Amy Strizic may have grown up in Canada’s most populous metropolitan area—the GTA—but growing up watching mallards from the nearby Humber River fly overhead, attending years of summer camp exploring Algonquin Park and regular trips to the family cottage along Georgian Bay, she developed a love of nature and the outdoors.
Today, nature, water and wildlife have become more than Strizic’s passion; they are her future.
As a recent graduate of the University of Toronto’s Master of Forest Conservation (MFC) and Environmental Studies programs, and a young professional looking for experience in the environmental sector, Strizic jumped at the chance to help assemble and install nest boxes at the Minesing Wetlands, as a volunteer with DUC.
“To have like-minded people working together on a project that has longevity like this, is a terrific experience,” says Strizic. “I know that when I go back to visit the property, I’m going to see the very boxes that I put there.”
The addition of eight wood duck nest boxes throughout the property and along the Mad River, which runs through the Minesing wetlands, will provide nesting opportunities for plenty of birds, while the wetlands themselves offer premier habitat where they can raise their young.

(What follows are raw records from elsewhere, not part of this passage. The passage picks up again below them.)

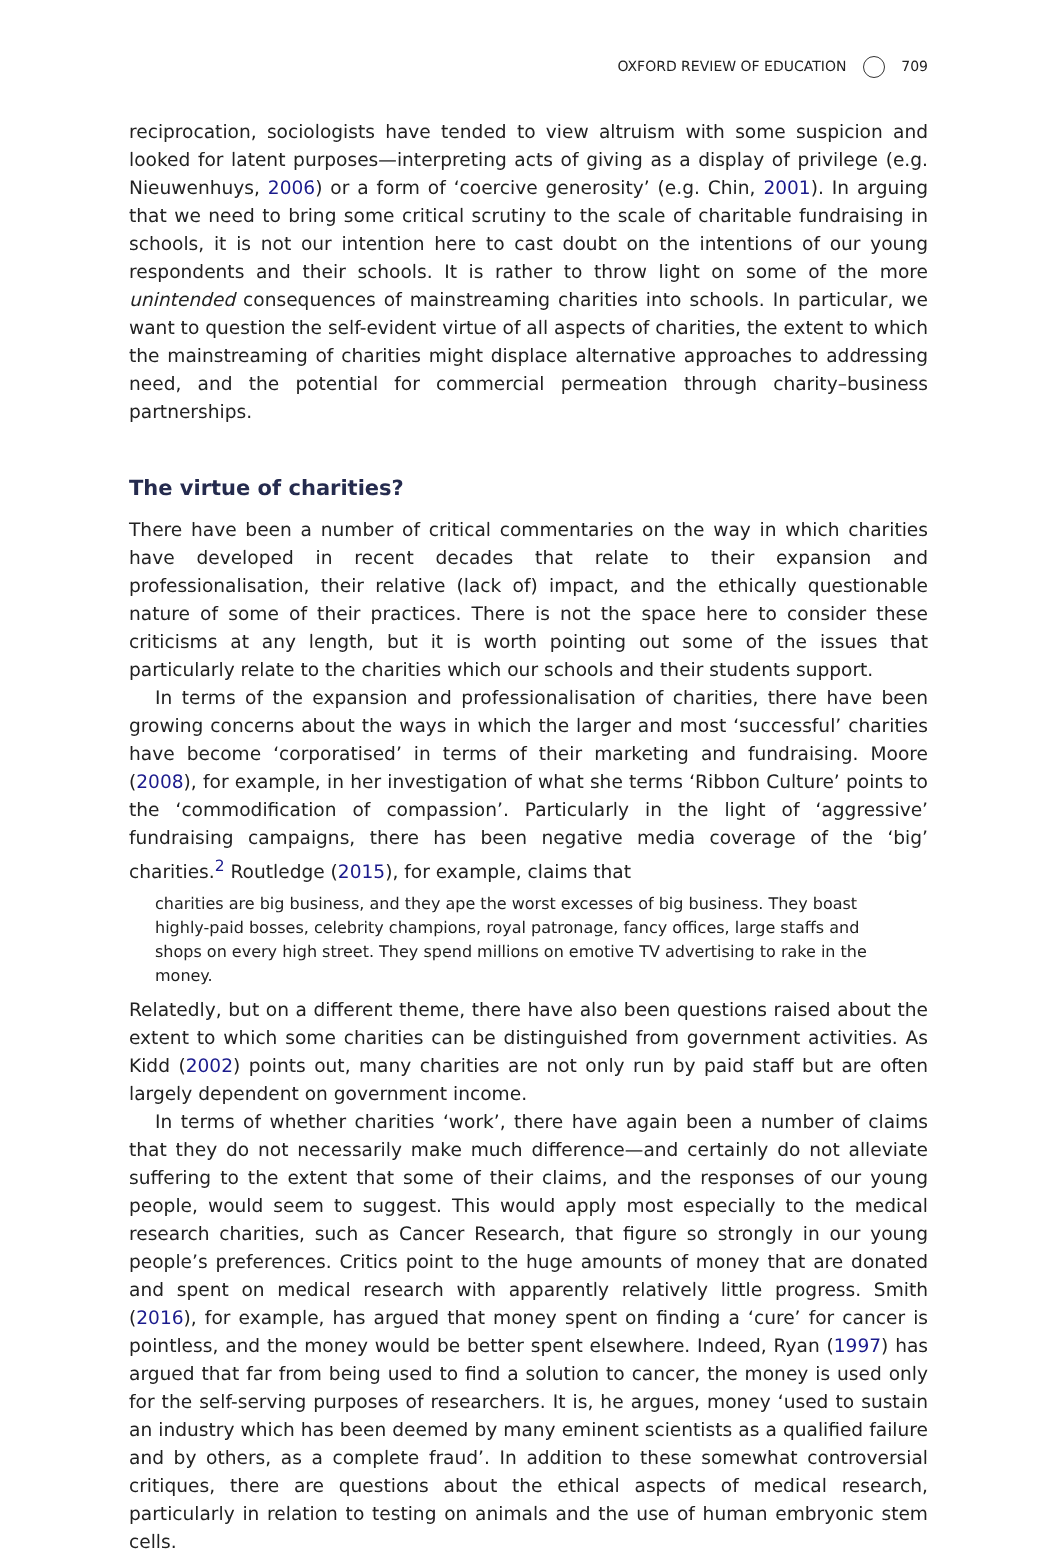OXFORD REVIEW OF EDUCATION 709
reciprocation, sociologists have tended to view altruism with some suspicion and looked for latent purposes—interpreting acts of giving as a display of privilege (e.g. Nieuwenhuys, 2006) or a form of ‘coercive generosity’ (e.g. Chin, 2001). In arguing that we need to bring some critical scrutiny to the scale of charitable fundraising in schools, it is not our intention here to cast doubt on the intentions of our young respondents and their schools. It is rather to throw light on some of the more unintended consequences of mainstreaming charities into schools. In particular, we want to question the self-evident virtue of all aspects of charities, the extent to which the mainstreaming of charities might displace alternative approaches to addressing need, and the potential for commercial permeation through charity–business partnerships.
The virtue of charities?
There have been a number of critical commentaries on the way in which charities have developed in recent decades that relate to their expansion and professionalisation, their relative (lack of) impact, and the ethically questionable nature of some of their practices. There is not the space here to consider these criticisms at any length, but it is worth pointing out some of the issues that particularly relate to the charities which our schools and their students support.
In terms of the expansion and professionalisation of charities, there have been growing concerns about the ways in which the larger and most ‘successful’ charities have become ‘corporatised’ in terms of their marketing and fundraising. Moore (2008), for example, in her investigation of what she terms ‘Ribbon Culture’ points to the ‘commodification of compassion’. Particularly in the light of ‘aggressive’ fundraising campaigns, there has been negative media coverage of the ‘big’ charities.<sup>2</sup> Routledge (2015), for example, claims that
charities are big business, and they ape the worst excesses of big business. They boast highly-paid bosses, celebrity champions, royal patronage, fancy offices, large staffs and shops on every high street. They spend millions on emotive TV advertising to rake in the money.
Relatedly, but on a different theme, there have also been questions raised about the extent to which some charities can be distinguished from government activities. As Kidd (2002) points out, many charities are not only run by paid staff but are often largely dependent on government income.
In terms of whether charities ‘work’, there have again been a number of claims that they do not necessarily make much difference—and certainly do not alleviate suffering to the extent that some of their claims, and the responses of our young people, would seem to suggest. This would apply most especially to the medical research charities, such as Cancer Research, that figure so strongly in our young people’s preferences. Critics point to the huge amounts of money that are donated and spent on medical research with apparently relatively little progress. Smith (2016), for example, has argued that money spent on finding a ‘cure’ for cancer is pointless, and the money would be better spent elsewhere. Indeed, Ryan (1997) has argued that far from being used to find a solution to cancer, the money is used only for the self-serving purposes of researchers. It is, he argues, money ‘used to sustain an industry which has been deemed by many eminent scientists as a qualified failure and by others, as a complete fraud’. In addition to these somewhat controversial critiques, there are questions about the ethical aspects of medical research, particularly in relation to testing on animals and the use of human embryonic stem cells.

But nesting boxes aren’t the only recent activity at this site. Thanks to collaborative efforts between DUC and the Nottawasaga Valley Conservation Authority (NVCA), the Minesing Wetlands are facing a very bright future.
For more than 20 years, the NVCA has been managing a 207 acre (83 hectare) adjacent parcel that was converted to a farm field during early settlement. A recent report on forest change in the Minesing Wetlands identified the field as an area for restoration. With funding through Environment Canada’s National Wetland Conservation Fund, in fall 2016, DUC and NVCA restored this old farmer’s field into quality wildlife habitat. Together, they created several wildlife ponds that will act as pair and brood habitat for waterfowl as well as habitat for marsh birds, reptiles, amphibians and other wildlife.
Visible from the Brereton Field Naturalists’ bird viewing lookout tower along Concession Rd 2 in Clearview, this wetland restoration project will also provide recreationists an opportunity to view and learn about wildlife, wetlands and conservation.
“We were happy to partner with DUC to enhance Conservation Authority lands through wetland protection and restoration” says Kyra Howes, NVCA Lands Manager. “Our stewardship and education departments are excited about wood duck nest box maintenance and the educational bird viewing opportunities.”
According to Sean Rootham, a DUC conservation programs specialist, “this project will serve as a great example of how marginal land that is too wet for other uses can be enhanced and restored to productive wetland habitat.”
When Amy Strizic volunteered to install nest boxes with DUC, she became part of an entire conservation community working to ensure Minesing Wetlands remains healthy and productive long into the future.
The DUC Ontario nest box program connects people with nature and is funded in part through an Ontario Trillium Foundation Seed Grant.